| Problem |
Your output should be the lines of the data that follow, reproduced exactly from the first through the line bearing "Demande de devis".
● ● ● ● ●
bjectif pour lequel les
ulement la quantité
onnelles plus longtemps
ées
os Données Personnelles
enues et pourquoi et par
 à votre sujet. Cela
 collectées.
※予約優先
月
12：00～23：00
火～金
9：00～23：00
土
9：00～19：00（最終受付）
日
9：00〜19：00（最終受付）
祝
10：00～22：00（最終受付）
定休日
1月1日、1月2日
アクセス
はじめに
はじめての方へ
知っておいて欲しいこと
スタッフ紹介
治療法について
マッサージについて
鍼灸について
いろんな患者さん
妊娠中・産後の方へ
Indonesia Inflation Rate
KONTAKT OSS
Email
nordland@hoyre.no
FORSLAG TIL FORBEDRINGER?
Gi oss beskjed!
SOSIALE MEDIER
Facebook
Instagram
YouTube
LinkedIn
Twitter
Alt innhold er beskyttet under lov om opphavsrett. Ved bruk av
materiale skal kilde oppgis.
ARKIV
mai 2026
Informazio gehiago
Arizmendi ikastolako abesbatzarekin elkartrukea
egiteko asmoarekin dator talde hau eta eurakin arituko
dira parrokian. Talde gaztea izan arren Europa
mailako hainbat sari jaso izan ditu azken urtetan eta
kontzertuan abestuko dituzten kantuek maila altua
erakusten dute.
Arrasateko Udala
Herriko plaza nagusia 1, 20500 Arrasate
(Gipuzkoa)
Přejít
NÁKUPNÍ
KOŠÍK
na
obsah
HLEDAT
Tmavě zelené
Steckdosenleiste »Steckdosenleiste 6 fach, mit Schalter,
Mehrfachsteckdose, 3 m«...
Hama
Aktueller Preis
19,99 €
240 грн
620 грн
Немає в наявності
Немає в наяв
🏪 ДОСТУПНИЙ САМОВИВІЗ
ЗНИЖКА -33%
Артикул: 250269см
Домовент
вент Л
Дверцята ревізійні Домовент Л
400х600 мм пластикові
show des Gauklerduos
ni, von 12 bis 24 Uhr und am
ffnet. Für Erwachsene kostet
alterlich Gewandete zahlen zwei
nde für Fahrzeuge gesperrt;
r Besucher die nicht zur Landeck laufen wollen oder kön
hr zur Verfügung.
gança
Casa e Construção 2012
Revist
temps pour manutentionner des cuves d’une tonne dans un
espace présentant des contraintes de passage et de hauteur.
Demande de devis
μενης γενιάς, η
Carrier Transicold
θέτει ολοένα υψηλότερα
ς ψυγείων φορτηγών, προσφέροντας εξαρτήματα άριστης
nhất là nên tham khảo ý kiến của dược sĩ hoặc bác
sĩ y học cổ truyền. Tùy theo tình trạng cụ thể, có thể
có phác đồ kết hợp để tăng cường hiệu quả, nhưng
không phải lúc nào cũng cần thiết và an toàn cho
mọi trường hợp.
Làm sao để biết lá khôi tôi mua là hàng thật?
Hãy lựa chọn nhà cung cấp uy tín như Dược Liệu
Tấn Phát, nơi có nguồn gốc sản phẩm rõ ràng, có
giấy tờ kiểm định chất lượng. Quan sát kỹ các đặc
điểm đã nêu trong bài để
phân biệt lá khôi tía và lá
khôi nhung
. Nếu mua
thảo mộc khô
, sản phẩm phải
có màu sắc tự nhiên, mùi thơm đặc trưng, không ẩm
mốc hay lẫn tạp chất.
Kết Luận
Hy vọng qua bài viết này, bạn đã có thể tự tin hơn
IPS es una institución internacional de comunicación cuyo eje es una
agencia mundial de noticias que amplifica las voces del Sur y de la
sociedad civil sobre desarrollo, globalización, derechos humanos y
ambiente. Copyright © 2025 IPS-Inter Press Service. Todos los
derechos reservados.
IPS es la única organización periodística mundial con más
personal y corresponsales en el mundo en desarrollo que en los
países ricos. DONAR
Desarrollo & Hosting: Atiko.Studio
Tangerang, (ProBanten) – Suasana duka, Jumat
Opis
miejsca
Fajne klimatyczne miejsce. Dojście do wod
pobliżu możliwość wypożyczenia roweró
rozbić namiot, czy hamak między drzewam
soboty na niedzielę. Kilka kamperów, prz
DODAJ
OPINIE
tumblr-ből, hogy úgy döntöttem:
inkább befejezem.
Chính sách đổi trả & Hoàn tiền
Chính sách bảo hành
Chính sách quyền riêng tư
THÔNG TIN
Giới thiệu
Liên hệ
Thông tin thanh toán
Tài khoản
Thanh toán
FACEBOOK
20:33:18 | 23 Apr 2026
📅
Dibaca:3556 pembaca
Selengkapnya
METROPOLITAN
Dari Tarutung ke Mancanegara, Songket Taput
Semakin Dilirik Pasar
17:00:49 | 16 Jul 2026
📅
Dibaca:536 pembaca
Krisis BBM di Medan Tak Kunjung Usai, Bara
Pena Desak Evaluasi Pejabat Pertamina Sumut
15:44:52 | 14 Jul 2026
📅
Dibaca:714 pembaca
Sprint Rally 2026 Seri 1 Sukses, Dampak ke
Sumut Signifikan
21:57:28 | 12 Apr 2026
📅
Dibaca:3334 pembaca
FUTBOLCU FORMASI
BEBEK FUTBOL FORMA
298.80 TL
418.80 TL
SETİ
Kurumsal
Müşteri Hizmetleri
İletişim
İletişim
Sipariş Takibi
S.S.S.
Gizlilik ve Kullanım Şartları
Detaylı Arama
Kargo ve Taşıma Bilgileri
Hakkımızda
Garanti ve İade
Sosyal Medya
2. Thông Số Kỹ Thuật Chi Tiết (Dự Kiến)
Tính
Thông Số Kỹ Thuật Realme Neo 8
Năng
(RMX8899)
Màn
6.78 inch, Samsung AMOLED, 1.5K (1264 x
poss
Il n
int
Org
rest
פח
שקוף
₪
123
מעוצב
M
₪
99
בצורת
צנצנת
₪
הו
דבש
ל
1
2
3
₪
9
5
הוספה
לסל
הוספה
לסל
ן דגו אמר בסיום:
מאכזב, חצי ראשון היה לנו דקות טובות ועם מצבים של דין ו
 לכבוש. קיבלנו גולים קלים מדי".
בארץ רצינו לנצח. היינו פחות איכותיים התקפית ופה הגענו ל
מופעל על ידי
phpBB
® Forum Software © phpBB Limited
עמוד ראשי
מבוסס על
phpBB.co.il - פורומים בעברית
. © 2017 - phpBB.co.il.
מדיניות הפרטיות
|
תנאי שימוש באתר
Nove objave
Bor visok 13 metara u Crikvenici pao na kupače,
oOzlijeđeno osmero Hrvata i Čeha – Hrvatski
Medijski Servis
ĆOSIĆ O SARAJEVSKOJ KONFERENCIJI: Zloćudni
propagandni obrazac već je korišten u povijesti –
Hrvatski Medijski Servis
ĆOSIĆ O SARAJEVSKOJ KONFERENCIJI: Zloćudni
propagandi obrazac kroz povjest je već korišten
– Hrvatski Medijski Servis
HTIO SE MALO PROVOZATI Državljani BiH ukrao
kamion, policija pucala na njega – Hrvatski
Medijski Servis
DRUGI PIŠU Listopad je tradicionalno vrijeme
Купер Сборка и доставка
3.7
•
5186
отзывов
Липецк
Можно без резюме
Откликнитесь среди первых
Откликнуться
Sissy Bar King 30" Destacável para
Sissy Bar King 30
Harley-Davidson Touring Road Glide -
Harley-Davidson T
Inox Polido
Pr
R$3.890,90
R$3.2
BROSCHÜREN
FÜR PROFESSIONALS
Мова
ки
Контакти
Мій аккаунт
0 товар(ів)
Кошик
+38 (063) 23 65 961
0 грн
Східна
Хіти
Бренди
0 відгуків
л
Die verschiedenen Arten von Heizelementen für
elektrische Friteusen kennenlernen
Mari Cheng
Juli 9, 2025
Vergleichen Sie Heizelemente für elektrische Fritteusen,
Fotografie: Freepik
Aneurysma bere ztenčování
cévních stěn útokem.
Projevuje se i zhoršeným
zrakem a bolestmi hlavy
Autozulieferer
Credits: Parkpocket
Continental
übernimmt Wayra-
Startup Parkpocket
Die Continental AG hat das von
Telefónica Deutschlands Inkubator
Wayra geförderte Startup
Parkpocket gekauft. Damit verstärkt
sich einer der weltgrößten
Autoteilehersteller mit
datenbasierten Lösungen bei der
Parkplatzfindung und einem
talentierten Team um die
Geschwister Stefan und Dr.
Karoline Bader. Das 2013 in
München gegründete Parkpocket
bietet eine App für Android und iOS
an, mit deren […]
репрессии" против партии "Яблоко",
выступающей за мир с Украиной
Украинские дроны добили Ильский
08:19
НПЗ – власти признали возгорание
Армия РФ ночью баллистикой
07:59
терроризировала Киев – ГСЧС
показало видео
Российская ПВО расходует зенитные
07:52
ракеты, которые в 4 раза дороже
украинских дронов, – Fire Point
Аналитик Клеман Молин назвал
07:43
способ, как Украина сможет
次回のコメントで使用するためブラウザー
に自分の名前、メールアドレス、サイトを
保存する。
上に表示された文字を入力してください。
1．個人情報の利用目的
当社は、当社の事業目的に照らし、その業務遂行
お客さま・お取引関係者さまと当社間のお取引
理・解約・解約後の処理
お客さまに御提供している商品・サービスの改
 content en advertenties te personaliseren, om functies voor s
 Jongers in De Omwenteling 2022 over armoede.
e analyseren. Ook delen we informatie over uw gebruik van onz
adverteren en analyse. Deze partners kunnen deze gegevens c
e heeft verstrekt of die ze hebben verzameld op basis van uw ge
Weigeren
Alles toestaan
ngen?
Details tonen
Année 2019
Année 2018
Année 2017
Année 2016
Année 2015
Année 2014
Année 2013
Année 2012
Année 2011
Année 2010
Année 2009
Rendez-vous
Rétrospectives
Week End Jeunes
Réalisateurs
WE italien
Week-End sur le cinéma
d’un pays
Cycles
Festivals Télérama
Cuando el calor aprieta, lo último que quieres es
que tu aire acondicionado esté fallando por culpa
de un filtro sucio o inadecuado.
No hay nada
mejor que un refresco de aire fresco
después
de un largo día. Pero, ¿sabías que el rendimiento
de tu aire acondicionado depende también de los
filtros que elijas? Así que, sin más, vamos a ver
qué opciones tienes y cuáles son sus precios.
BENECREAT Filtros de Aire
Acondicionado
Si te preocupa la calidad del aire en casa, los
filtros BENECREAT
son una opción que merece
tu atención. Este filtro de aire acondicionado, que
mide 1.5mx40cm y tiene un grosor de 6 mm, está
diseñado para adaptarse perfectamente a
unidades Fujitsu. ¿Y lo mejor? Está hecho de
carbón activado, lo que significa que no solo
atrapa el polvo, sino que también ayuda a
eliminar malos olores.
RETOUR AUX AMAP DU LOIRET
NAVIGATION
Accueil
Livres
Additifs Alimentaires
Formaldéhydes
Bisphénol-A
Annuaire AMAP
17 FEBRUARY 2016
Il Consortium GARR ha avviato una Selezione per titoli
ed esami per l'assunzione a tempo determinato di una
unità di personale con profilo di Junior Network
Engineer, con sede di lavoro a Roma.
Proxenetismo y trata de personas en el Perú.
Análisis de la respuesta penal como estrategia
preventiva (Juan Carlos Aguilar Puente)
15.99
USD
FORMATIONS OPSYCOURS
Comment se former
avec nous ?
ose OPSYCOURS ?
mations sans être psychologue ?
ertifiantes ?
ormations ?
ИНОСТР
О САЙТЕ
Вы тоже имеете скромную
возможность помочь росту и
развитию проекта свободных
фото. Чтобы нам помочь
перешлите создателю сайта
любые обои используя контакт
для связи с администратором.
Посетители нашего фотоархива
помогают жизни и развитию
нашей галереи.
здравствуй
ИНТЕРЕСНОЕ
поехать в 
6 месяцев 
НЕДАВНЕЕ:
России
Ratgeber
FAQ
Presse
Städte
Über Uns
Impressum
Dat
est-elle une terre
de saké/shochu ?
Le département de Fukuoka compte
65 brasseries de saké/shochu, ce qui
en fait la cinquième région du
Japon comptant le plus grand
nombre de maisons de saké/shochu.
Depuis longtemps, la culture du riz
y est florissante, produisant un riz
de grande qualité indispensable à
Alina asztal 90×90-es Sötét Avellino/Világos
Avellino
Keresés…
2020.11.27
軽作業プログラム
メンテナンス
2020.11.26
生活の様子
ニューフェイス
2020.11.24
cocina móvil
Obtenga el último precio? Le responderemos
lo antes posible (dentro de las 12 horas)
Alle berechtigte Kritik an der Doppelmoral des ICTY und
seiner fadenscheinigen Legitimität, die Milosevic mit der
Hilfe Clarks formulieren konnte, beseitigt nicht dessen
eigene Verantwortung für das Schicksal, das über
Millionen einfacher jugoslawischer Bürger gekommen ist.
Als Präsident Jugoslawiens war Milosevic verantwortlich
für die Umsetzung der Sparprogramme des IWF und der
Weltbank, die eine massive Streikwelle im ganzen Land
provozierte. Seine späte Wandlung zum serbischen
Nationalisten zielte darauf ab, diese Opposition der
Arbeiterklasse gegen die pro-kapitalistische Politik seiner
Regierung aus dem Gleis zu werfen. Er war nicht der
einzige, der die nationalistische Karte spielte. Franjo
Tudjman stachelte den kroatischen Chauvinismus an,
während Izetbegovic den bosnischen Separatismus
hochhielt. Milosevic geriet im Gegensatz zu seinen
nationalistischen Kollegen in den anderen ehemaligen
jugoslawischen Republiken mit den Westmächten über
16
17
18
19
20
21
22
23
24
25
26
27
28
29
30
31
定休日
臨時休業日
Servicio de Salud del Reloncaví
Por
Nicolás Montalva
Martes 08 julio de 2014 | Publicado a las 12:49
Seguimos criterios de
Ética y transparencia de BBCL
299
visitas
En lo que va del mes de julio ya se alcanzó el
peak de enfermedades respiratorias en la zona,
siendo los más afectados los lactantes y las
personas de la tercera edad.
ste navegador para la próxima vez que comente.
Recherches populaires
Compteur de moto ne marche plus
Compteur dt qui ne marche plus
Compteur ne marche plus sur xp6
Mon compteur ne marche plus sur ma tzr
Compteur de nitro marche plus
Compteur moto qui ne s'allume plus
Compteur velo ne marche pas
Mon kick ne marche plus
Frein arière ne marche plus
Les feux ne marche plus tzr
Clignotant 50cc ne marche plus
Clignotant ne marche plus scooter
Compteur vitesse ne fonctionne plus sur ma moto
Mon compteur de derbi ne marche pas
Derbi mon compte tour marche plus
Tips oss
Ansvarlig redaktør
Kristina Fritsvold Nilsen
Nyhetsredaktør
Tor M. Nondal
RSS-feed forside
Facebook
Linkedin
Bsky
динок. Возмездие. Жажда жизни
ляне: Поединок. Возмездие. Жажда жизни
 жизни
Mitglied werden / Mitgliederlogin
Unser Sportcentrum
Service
● ● ● ● ●
| Task output |
bjectif pour lequel les
ulement la quantité
onnelles plus longtemps
ées
os Données Personnelles
enues et pourquoi et par
 à votre sujet. Cela
 collectées.
※予約優先
月
12：00～23：00
火～金
9：00～23：00
土
9：00～19：00（最終受付）
日
9：00〜19：00（最終受付）
祝
10：00～22：00（最終受付）
定休日
1月1日、1月2日
アクセス
はじめに
はじめての方へ
知っておいて欲しいこと
スタッフ紹介
治療法について
マッサージについて
鍼灸について
いろんな患者さん
妊娠中・産後の方へ
Indonesia Inflation Rate
KONTAKT OSS
Email
nordland@hoyre.no
FORSLAG TIL FORBEDRINGER?
Gi oss beskjed!
SOSIALE MEDIER
Facebook
Instagram
YouTube
LinkedIn
Twitter
Alt innhold er beskyttet under lov om opphavsrett. Ved bruk av
materiale skal kilde oppgis.
ARKIV
mai 2026
Informazio gehiago
Arizmendi ikastolako abesbatzarekin elkartrukea
egiteko asmoarekin dator talde hau eta eurakin arituko
dira parrokian. Talde gaztea izan arren Europa
mailako hainbat sari jaso izan ditu azken urtetan eta
kontzertuan abestuko dituzten kantuek maila altua
erakusten dute.
Arrasateko Udala
Herriko plaza nagusia 1, 20500 Arrasate
(Gipuzkoa)
Přejít
NÁKUPNÍ
KOŠÍK
na
obsah
HLEDAT
Tmavě zelené
Steckdosenleiste »Steckdosenleiste 6 fach, mit Schalter,
Mehrfachsteckdose, 3 m«...
Hama
Aktueller Preis
19,99 €
240 грн
620 грн
Немає в наявності
Немає в наяв
🏪 ДОСТУПНИЙ САМОВИВІЗ
ЗНИЖКА -33%
Артикул: 250269см
Домовент
вент Л
Дверцята ревізійні Домовент Л
400х600 мм пластикові
show des Gauklerduos
ni, von 12 bis 24 Uhr und am
ffnet. Für Erwachsene kostet
alterlich Gewandete zahlen zwei
nde für Fahrzeuge gesperrt;
r Besucher die nicht zur Landeck laufen wollen oder kön
hr zur Verfügung.
gança
Casa e Construção 2012
Revist
temps pour manutentionner des cuves d’une tonne dans un
espace présentant des contraintes de passage et de hauteur.
Demande de devis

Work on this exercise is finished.